WHAT THE TASK ASKS:
Your job with the data below is to output exactly the lines from the one holding "Colorectal cancer—excluded studies." down to the one holding "Colorectal cancer—CMAJ author", both included, and no others.

LISTED ENTRIES:
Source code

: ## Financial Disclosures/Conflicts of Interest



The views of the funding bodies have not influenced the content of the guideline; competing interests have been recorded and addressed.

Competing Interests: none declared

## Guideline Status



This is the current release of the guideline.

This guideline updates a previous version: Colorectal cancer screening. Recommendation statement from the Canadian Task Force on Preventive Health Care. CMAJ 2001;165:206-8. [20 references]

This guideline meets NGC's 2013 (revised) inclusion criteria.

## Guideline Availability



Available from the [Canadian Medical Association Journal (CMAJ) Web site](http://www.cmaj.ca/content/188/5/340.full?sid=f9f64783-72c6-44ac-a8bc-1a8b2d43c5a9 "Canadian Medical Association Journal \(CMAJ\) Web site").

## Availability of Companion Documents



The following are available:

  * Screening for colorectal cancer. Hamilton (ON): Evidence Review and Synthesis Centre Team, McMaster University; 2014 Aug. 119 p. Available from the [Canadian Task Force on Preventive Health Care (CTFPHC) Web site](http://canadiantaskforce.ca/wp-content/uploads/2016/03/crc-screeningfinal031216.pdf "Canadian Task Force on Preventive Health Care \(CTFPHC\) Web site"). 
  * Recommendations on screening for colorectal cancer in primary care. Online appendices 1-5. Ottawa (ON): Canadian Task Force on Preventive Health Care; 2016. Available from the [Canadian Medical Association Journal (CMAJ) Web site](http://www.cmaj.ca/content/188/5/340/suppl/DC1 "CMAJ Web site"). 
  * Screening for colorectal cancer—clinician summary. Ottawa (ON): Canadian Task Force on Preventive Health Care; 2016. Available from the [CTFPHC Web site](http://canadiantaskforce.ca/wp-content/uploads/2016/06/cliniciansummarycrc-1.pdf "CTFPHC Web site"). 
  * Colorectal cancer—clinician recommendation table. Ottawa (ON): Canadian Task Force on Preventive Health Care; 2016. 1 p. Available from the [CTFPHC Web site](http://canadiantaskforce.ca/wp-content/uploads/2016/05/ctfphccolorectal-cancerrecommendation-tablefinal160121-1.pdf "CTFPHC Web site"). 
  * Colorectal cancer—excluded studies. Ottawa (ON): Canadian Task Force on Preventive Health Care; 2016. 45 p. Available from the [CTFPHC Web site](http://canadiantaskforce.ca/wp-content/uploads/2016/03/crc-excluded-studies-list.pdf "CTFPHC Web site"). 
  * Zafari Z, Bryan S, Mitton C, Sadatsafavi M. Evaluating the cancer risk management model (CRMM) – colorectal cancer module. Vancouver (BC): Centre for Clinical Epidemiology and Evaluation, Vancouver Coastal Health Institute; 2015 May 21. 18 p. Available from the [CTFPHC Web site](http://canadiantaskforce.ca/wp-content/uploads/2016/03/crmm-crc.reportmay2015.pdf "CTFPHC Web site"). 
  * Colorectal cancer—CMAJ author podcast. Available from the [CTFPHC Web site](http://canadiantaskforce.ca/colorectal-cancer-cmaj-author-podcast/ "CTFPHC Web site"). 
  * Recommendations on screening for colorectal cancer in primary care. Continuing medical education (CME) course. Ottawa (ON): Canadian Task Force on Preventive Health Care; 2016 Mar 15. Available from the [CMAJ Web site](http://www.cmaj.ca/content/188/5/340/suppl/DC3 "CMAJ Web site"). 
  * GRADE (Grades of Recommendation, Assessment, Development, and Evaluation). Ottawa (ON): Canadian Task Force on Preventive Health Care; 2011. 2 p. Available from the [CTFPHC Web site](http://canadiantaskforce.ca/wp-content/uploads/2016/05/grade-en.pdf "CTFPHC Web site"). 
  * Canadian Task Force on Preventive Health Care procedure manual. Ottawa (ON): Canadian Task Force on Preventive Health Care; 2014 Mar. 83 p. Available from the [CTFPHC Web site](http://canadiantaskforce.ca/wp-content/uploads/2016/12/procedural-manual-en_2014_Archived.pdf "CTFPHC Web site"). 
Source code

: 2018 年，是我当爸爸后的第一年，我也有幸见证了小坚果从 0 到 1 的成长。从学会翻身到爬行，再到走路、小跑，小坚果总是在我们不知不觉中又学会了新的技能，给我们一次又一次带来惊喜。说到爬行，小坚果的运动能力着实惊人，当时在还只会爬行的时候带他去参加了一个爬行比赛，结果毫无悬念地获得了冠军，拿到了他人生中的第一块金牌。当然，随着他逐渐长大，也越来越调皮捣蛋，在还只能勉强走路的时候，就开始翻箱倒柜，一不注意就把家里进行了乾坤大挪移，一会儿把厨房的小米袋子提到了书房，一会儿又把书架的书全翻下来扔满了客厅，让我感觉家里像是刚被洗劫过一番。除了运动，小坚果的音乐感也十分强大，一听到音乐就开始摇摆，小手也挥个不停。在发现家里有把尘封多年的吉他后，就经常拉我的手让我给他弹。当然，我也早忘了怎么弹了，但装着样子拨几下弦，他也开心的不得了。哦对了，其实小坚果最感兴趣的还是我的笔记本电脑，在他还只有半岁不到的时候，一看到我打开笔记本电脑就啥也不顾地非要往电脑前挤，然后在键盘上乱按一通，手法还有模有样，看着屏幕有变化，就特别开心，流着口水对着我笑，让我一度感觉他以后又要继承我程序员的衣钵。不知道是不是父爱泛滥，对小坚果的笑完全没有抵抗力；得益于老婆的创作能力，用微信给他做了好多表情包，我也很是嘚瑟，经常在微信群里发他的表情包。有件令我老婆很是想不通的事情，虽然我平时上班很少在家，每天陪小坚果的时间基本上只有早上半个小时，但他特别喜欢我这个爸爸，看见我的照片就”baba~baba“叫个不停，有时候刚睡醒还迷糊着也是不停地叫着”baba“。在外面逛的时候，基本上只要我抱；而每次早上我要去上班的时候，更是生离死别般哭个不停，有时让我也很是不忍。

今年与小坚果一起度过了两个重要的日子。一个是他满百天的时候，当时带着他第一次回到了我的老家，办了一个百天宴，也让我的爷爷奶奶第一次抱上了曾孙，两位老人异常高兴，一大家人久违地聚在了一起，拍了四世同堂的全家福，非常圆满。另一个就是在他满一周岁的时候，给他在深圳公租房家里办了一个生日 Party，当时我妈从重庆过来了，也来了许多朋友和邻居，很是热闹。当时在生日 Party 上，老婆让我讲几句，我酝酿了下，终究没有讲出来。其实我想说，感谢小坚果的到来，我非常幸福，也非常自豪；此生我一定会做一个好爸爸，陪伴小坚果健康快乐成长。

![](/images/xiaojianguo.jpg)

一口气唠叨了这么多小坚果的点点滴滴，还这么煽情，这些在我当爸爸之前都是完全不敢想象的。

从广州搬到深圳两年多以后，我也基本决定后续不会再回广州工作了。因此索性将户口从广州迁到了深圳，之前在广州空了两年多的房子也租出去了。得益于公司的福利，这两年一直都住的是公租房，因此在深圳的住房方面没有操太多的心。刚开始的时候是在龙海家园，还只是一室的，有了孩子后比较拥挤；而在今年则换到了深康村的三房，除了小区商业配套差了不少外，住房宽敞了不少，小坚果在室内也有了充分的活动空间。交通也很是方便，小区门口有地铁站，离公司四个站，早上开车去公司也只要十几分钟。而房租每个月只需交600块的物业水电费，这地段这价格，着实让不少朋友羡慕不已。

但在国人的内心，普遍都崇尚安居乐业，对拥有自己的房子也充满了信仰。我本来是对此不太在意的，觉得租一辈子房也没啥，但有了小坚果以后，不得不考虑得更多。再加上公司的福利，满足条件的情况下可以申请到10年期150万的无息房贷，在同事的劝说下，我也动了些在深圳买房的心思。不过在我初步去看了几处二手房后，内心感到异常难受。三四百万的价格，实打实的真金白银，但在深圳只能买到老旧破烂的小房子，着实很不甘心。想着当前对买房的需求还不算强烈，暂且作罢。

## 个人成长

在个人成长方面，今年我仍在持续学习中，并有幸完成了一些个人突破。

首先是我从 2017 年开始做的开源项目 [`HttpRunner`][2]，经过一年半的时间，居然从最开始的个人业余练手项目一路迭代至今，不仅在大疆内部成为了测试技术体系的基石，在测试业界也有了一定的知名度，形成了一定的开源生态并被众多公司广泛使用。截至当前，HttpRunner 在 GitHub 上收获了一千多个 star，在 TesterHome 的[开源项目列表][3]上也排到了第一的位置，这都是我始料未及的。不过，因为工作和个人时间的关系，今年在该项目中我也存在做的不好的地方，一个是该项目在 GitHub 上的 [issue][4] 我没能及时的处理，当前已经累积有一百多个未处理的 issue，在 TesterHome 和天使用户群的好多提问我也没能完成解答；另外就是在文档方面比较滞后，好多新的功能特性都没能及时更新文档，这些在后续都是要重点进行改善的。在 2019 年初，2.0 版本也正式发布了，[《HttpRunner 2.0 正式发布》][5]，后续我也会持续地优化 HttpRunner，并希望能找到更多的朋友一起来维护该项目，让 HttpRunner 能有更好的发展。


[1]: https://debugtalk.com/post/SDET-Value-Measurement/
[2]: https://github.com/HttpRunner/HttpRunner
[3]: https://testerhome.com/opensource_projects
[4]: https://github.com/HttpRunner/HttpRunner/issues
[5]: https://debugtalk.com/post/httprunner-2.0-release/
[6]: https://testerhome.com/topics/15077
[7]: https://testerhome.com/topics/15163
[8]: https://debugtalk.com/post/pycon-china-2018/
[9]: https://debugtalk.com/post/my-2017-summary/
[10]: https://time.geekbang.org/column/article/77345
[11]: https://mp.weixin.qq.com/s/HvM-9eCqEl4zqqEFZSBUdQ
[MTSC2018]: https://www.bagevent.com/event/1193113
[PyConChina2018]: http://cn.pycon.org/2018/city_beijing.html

YOUR RESPONSE:
  * Colorectal cancer—excluded studies. Ottawa (ON): Canadian Task Force on Preventive Health Care; 2016. 45 p. Available from the [CTFPHC Web site](http://canadiantaskforce.ca/wp-content/uploads/2016/03/crc-excluded-studies-list.pdf "CTFPHC Web site"). 
  * Zafari Z, Bryan S, Mitton C, Sadatsafavi M. Evaluating the cancer risk management model (CRMM) – colorectal cancer module. Vancouver (BC): Centre for Clinical Epidemiology and Evaluation, Vancouver Coastal Health Institute; 2015 May 21. 18 p. Available from the [CTFPHC Web site](http://canadiantaskforce.ca/wp-content/uploads/2016/03/crmm-crc.reportmay2015.pdf "CTFPHC Web site"). 
  * Colorectal cancer—CMAJ author podcast. Available from the [CTFPHC Web site](http://canadiantaskforce.ca/colorectal-cancer-cmaj-author-podcast/ "CTFPHC Web site"). 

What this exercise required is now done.